# Hi, I'm new!



## louise15 (Apr 12, 2012)

Hi! 
I am Louise and the reason why I'm here is because I love mice. Over the past four years I have bred a number of mice and at the moment I am the proud owner of twenty-nine (yes, twenty-nine!) mice. They are absolutely amazing and are probably the best pets anyone can have!

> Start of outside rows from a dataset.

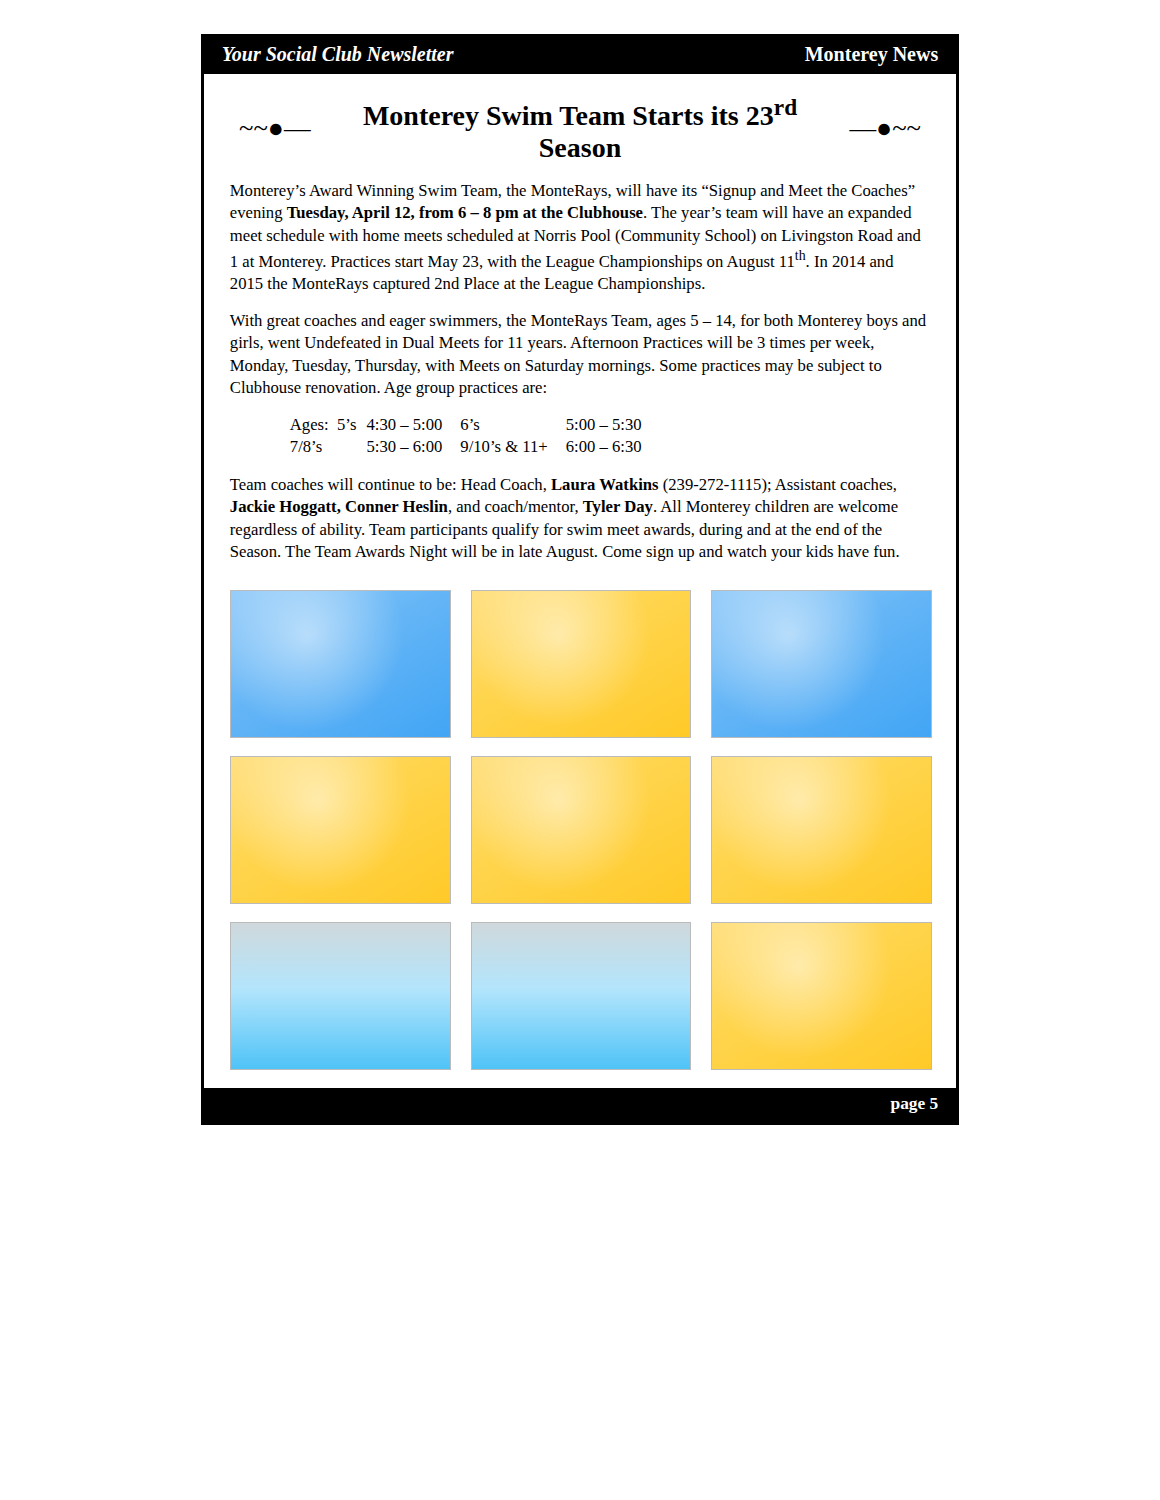Your Social Club Newsletter
Monterey News
~~●—
Monterey Swim Team Starts its 23rd Season
—●~~
Monterey’s Award Winning Swim Team, the MonteRays, will have its “Signup and Meet the Coaches” evening Tuesday, April 12, from 6 – 8 pm at the Clubhouse. The year’s team will have an expanded meet schedule with home meets scheduled at Norris Pool (Community School) on Livingston Road and 1 at Monterey. Practices start May 23, with the League Championships on August 11th. In 2014 and 2015 the MonteRays captured 2nd Place at the League Championships.
With great coaches and eager swimmers, the MonteRays Team, ages 5 – 14, for both Monterey boys and girls, went Undefeated in Dual Meets for 11 years. Afternoon Practices will be 3 times per week, Monday, Tuesday, Thursday, with Meets on Saturday mornings. Some practices may be subject to Clubhouse renovation. Age group practices are:
| Ages: 5’s | 4:30 – 5:00 | 6’s | 5:00 – 5:30 |
| 7/8’s | 5:30 – 6:00 | 9/10’s & 11+ | 6:00 – 6:30 |
Team coaches will continue to be: Head Coach, Laura Watkins (239-272-1115); Assistant coaches, Jackie Hoggatt, Conner Heslin, and coach/mentor, Tyler Day. All Monterey children are welcome regardless of ability. Team participants qualify for swim meet awards, during and at the end of the Season. The Team Awards Night will be in late August. Come sign up and watch your kids have fun.
page 5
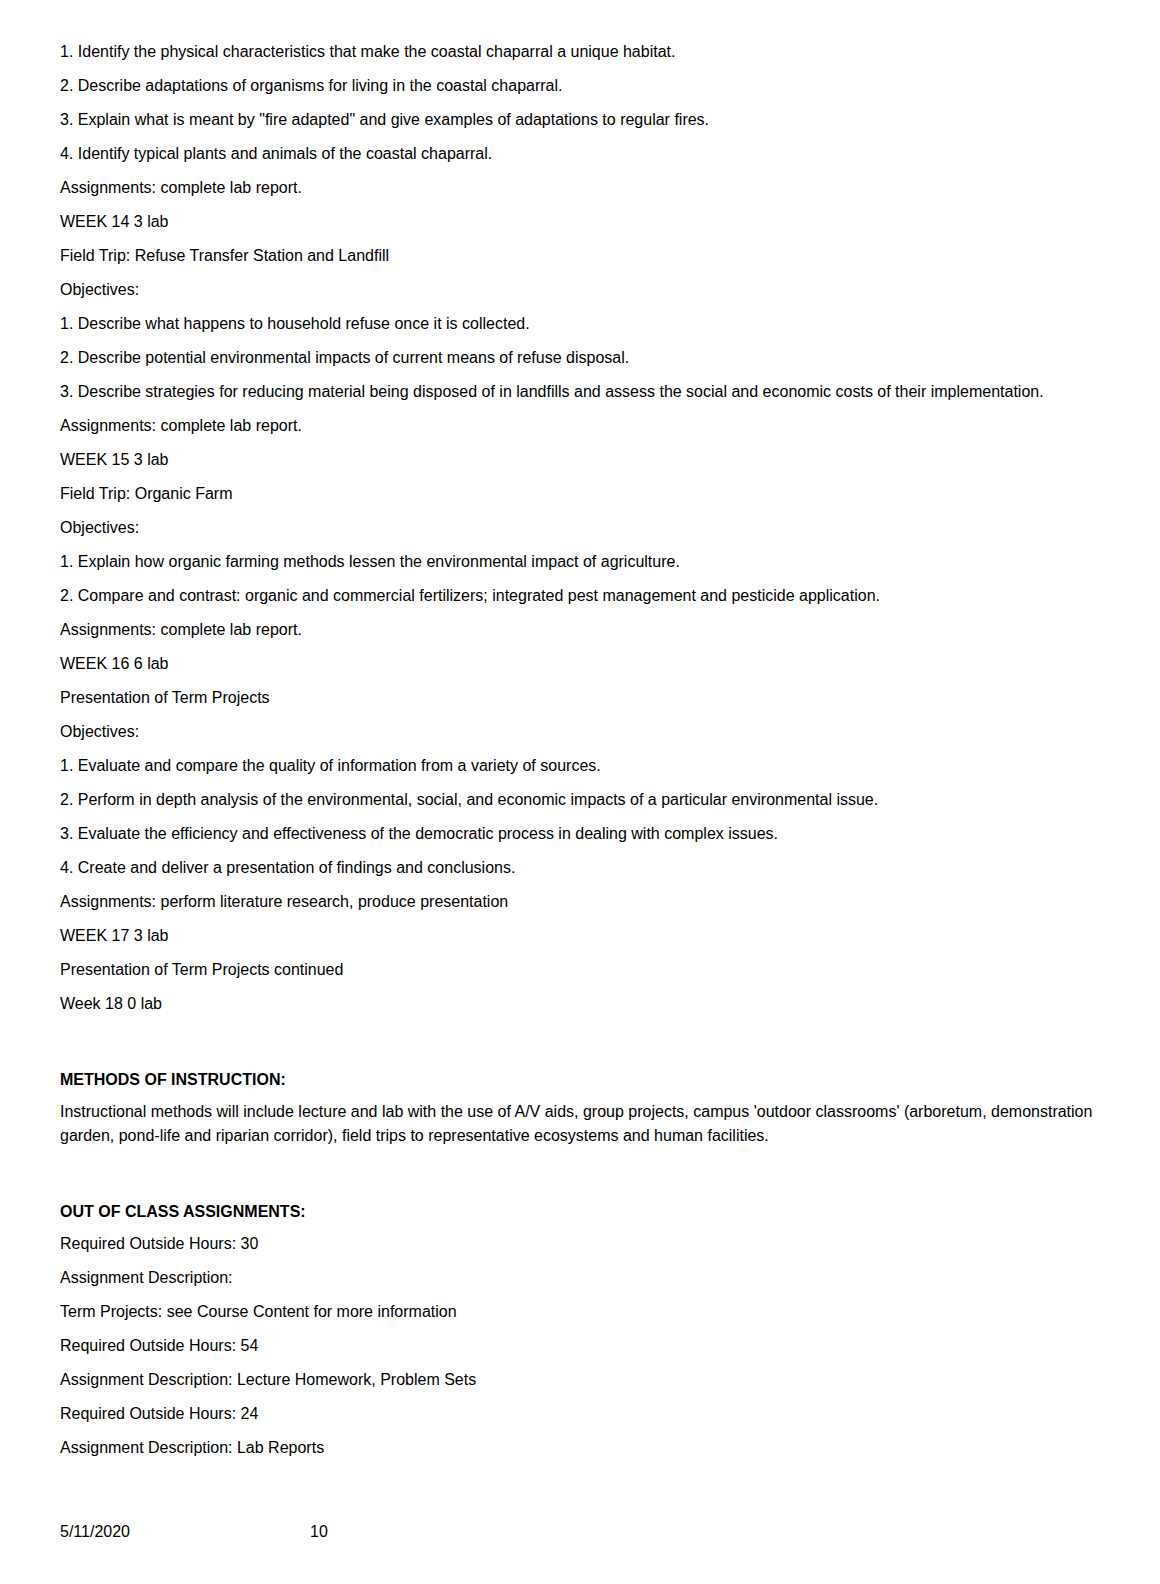1. Identify the physical characteristics that make the coastal chaparral a unique habitat.
2. Describe adaptations of organisms for living in the coastal chaparral.
3. Explain what is meant by "fire adapted" and give examples of adaptations to regular fires.
4. Identify typical plants and animals of the coastal chaparral.
Assignments: complete lab report.
WEEK 14 3 lab
Field Trip: Refuse Transfer Station and Landfill
Objectives:
1. Describe what happens to household refuse once it is collected.
2. Describe potential environmental impacts of current means of refuse disposal.
3. Describe strategies for reducing material being disposed of in landfills and assess the social and economic costs of their implementation.
Assignments: complete lab report.
WEEK 15 3 lab
Field Trip: Organic Farm
Objectives:
1. Explain how organic farming methods lessen the environmental impact of agriculture.
2. Compare and contrast: organic and commercial fertilizers; integrated pest management and pesticide application.
Assignments: complete lab report.
WEEK 16 6 lab
Presentation of Term Projects
Objectives:
1. Evaluate and compare the quality of information from a variety of sources.
2. Perform in depth analysis of the environmental, social, and economic impacts of a particular environmental issue.
3. Evaluate the efficiency and effectiveness of the democratic process in dealing with complex issues.
4. Create and deliver a presentation of findings and conclusions.
Assignments: perform literature research, produce presentation
WEEK 17 3 lab
Presentation of Term Projects continued
Week 18 0 lab
METHODS OF INSTRUCTION:
Instructional methods will include lecture and lab with the use of A/V aids, group projects, campus 'outdoor classrooms' (arboretum, demonstration garden, pond-life and riparian corridor), field trips to representative ecosystems and human facilities.
OUT OF CLASS ASSIGNMENTS:
Required Outside Hours: 30
Assignment Description:
Term Projects: see Course Content for more information
Required Outside Hours: 54
Assignment Description: Lecture Homework, Problem Sets
Required Outside Hours: 24
Assignment Description: Lab Reports
5/11/2020 10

If you have any questions, then feel free to reply


----------



## STandTR (Apr 11, 2012)

HI! :welcome1


----------



## Frizzle (Oct 6, 2011)

Hello from Wisconsin and welcome to the forum!


----------



## morning-star (Apr 9, 2011)

welcome to the forum. you will find people on here have 100s of mice 

I have between 50-60 running about at the moment, and about 4-5 litters due in the next few weeks.


----------



## Asmileforonlyyou (Apr 8, 2012)

Welcome  I only have 7 right now but maybe 4 litters on the way XD


----------



## louise15 (Apr 12, 2012)

Hello to you all  I'm so excited to be part of such an amazing forum! I've heard many things about it so I'm happy to be here!


----------



## MissStitches (Mar 31, 2012)

Welcome! I hope you find that there's lots of good information here, as well as an amazing community.


----------



## windyhill (Jan 19, 2010)

Welcome!


----------



## Alys (Apr 19, 2012)

Wow 29!


----------



## The Boggit keeper (Mar 5, 2010)

Hi and Welcome!


----------



## hxcrubberduckie (Apr 23, 2012)

hi from nc! I have 7 and getting 4 new ones today!


----------